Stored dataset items
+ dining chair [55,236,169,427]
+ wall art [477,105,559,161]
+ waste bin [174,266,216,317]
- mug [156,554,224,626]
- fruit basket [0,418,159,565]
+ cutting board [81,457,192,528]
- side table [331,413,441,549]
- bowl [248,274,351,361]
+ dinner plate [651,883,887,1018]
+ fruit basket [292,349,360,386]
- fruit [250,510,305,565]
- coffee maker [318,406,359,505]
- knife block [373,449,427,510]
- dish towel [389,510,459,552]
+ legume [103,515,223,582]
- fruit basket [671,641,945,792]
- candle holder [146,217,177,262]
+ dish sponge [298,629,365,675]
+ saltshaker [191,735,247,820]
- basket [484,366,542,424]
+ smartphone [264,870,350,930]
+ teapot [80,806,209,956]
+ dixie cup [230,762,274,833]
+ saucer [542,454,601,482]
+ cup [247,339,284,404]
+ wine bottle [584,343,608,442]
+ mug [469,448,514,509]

◆ Task to carry out
Each entry above must be repeated word for word.

◆ Solution for this problem
+ dining chair [55,236,169,427]
+ wall art [477,105,559,161]
+ waste bin [174,266,216,317]
- mug [156,554,224,626]
- fruit basket [0,418,159,565]
+ cutting board [81,457,192,528]
- side table [331,413,441,549]
- bowl [248,274,351,361]
+ dinner plate [651,883,887,1018]
+ fruit basket [292,349,360,386]
- fruit [250,510,305,565]
- coffee maker [318,406,359,505]
- knife block [373,449,427,510]
- dish towel [389,510,459,552]
+ legume [103,515,223,582]
- fruit basket [671,641,945,792]
- candle holder [146,217,177,262]
+ dish sponge [298,629,365,675]
+ saltshaker [191,735,247,820]
- basket [484,366,542,424]
+ smartphone [264,870,350,930]
+ teapot [80,806,209,956]
+ dixie cup [230,762,274,833]
+ saucer [542,454,601,482]
+ cup [247,339,284,404]
+ wine bottle [584,343,608,442]
+ mug [469,448,514,509]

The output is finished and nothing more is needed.